Not one of us is personally responsible for the violence of the past, but we live in the wake of that past and acknowledge the global scope of colonization’s destructive impact on Indigenous peoples and their cultures. What we face here at Oakland University, in particular, is the impact of erasure committed against the Native peoples of what is now the United States of America.

This erasure was sought by colonial and U.S. policies through land dispossession and genocide (as exemplified by the Dawes Act of 1887), cultural expressions found in literature, film, and media that perpetuate stereotypes, the violence of boarding schools and the generational trauma of cultural losses that impact ongoing generations. This erasure was a fantasy of the colonial imagination because in order to get land, Native peoples had to be removed – not just from the land but from our minds. This was certainly committed in the various removals of Native peoples from their ancestral lands. But, Native people are still here and living their lifeways, and we, as a society, can no longer continue to live the fantasy that erasure feeds or even accept erasure as a fact.

How do we build a different inclusive future? One that doesn’t rest on the assumptions and fantasies of erasure but that seeks to acknowledge and respect the lives and lifeways of Native peoples as well as the legacies of violence they carry with them into our classrooms and boardrooms and institutions.

How do we build a different cultural, political, and educational landscape that respects the sovereignty of Tribal Nations and supports, honors, and recognizes our Native communities in the ways that they articulate themselves. After all, we’re facing a global environmental and climate crisis, and it’s time we begin listening. Though they comprise less than 5% of the world's population, Indigenous people protect 80% of global biodiversity.

Oakland University’s Native American Heritage Site does just this. It addresses, fundamentally, the heart of the matter and that is access to land which offers the space to practice Native lifeways and perpetuate Indigenous knowledge and traditions. The Heritage Site is a site where Native peoples and communities can be strengthened because what is fundamental to that goal – land – has been provided here.

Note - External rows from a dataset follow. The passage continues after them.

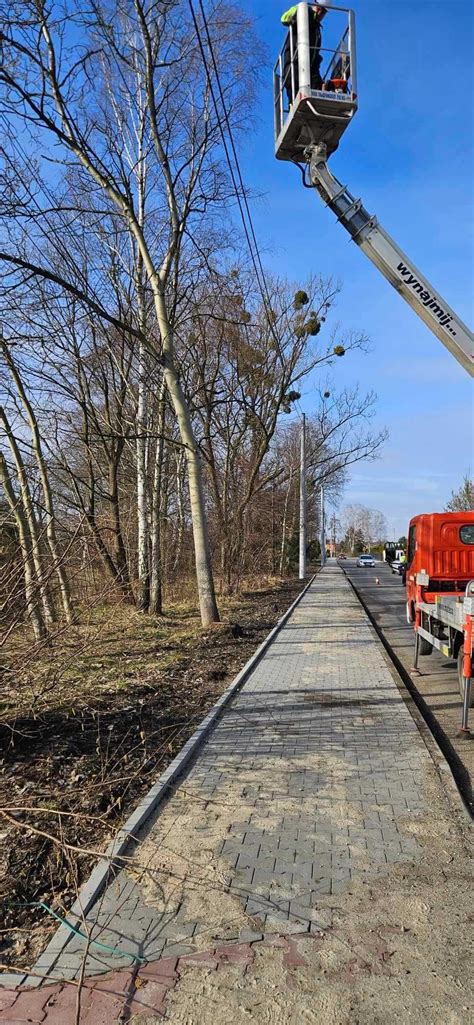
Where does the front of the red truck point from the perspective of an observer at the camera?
facing away from the viewer and to the left of the viewer

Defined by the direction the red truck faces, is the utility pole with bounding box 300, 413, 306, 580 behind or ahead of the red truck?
ahead
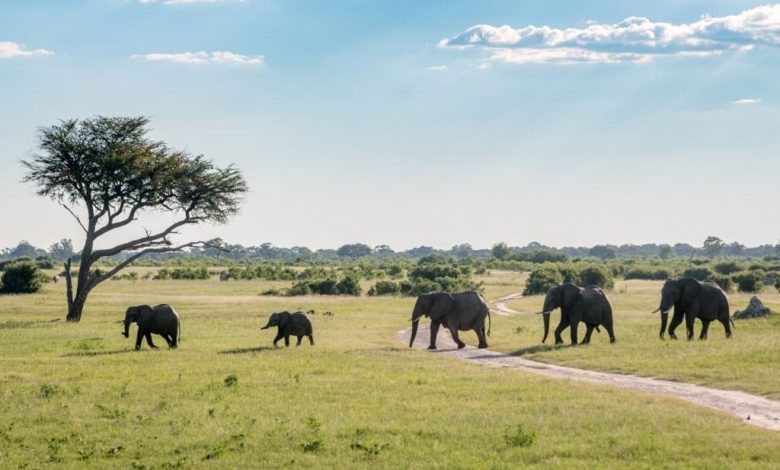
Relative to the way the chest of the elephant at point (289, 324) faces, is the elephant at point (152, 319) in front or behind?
in front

As we prepare to celebrate Native American Heritage Month here at Oakland, we’ll be welcoming our guests to, and hosting events out on, the land. Our goal is to gather there in a new way and begin to learn about the rich cultural heritages and traditions of Native and Indigenous people. We have so much to gain by unlearning practices of erasure and embracing new perspectives that build a different future where respect thrives in a community of shared dignity. With listening and learning, then, we can build that sustainable future.